IVO ANDRIC, Nobel Laureate (excerpt from travelogue “Beside Luminous Lake Ohrid”)

Lake Ohrid lies in a basin surrounded at all sides by mountains with peaks of over 2,000 meters. To the east there are Mount Petrino and Mount Galicica with the Magaro peak (2,275m) which separates Ohrid basin from that of Prespa. To the south there are the hills and lower mountains of Albania.

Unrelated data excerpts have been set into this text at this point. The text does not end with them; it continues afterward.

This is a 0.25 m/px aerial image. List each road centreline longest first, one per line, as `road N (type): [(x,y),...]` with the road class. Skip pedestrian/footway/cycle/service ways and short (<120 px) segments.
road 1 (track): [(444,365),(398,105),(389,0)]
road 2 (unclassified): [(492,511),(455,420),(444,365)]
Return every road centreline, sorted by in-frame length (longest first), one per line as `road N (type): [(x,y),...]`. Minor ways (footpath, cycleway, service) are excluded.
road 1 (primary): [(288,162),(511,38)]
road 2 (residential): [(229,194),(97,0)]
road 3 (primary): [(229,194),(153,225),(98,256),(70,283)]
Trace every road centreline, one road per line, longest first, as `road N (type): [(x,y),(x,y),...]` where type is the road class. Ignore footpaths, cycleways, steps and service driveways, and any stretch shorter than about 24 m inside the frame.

Lake Ohrid rightly deserves the name “Macedonia’s freshwater sea”. Not only for its warm water blue colour, which gains its intensity from the sky blue colour, but because of its size, this lake gives an impression of being a sea. It covers an area of 358 square kilometers and one gets an impression of being in front of a large bay of the sea as if a part had been uprooted of the sea’s breadth, and launched among high mountains 695 meters above sea level. On its northern shore the ancient city of Ohrid, rises above the lake like some colossal piece of scenery, located on a double hill with highest point at Samuel’s Fortress 800 m. above sea level.

An opportunity to grasp its picturesque dark – blue surface and the harmonious ellipsoid shape is given from different places. From the monastery of St. Naum the invisible frontier line extends towards the village of Radozda on the other shore and divides the Lake into two parts. Two thirds of its surface area belong to the Republic of Macedonia and one third to Albania.

With its unique flora and fauna the lake is one of the largest biological reserves in Europe. The earliest scientific studies, undertaken in the course of the 19th century, showed that, as one of the oldest lakes in the world, it has preserved primeval life – forms which no longer exist in other places or only exist as fossils.